You choose a destination, find a place to stay, pack up your stuff and leave. It’s as simple as that.
Your motivation? Your only motivation should be to live the best life you possibly can. Be the shining example others can look up to. Dare to be the one to take the plunge.
Other thoughts and considerations have a way of getting in the way of what you know you already know you should do. Follow your instincts because they’re probably right.
Maybe one day your family will come around. Maybe they won’t. Either way, putting some distance between them and you will be a healthy decision for all involved.
My Family Doesn’t Support My Music, What Can I Do About It? Conclusion
Just because your family thinks you shouldn’t pursue a career in music doesn’t mean you shouldn’t. But I know the negativity doesn’t help.

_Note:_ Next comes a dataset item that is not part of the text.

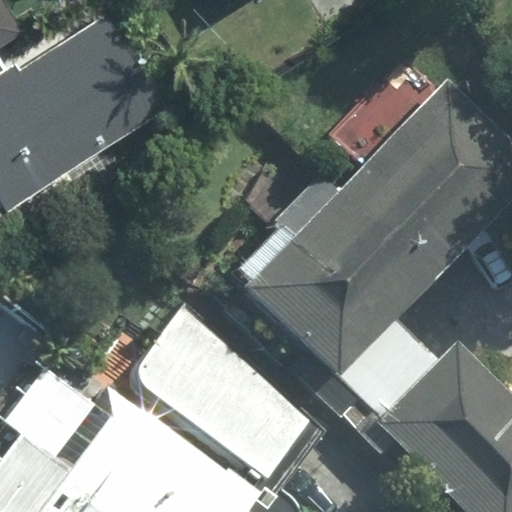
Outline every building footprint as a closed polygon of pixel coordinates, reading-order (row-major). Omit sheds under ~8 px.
[(0,193),(151,105),(94,8),(2,61),(0,57),(0,193)] [(0,31),(10,25),(0,9),(0,31)] [(412,96),(316,192),(410,278),(501,185),(413,98),(412,96)] [(309,382),(410,278),(316,192),(300,176),(254,222),(258,228),(215,272),(226,282),(226,284),(220,290),(219,291),(309,382)] [(265,490),(314,430),(181,299),(125,365),(122,371),(122,374),(122,378),(123,383),(126,386),(146,402),(138,411),(122,433),(96,412),(55,469),(7,432),(0,441),(0,511),(283,511),(283,508),(281,504),(278,501),(272,496),(267,490),(265,490)] [(511,511),(511,414),(437,342),(356,424),(444,511),(511,511)]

Follow the above steps, and you’re sure to find a worthwhile solution.
- Accept the responsibility. Your choices are yours and no one else’s. You shouldn’t let other people make up your mind for you. Take full responsibility for your choices and actions.
- Demonstrate your worth ethic. Go to work on yourself and offer your family members progress reports periodically.
- Hire a mentor or a coach. Find someone who can help you overcome mental blocks and obstacles.
- Share your vision for what’s possible. Paint a picture of a bright future for your family.
- Give up the need to be right. Don’t be close-minded. Be open to the possibilities.
- As a last resort, move away. If necessary, put some physical distance between yourself and your family and pursue your passion in peace.
Do this and you should see the path illuminated before you.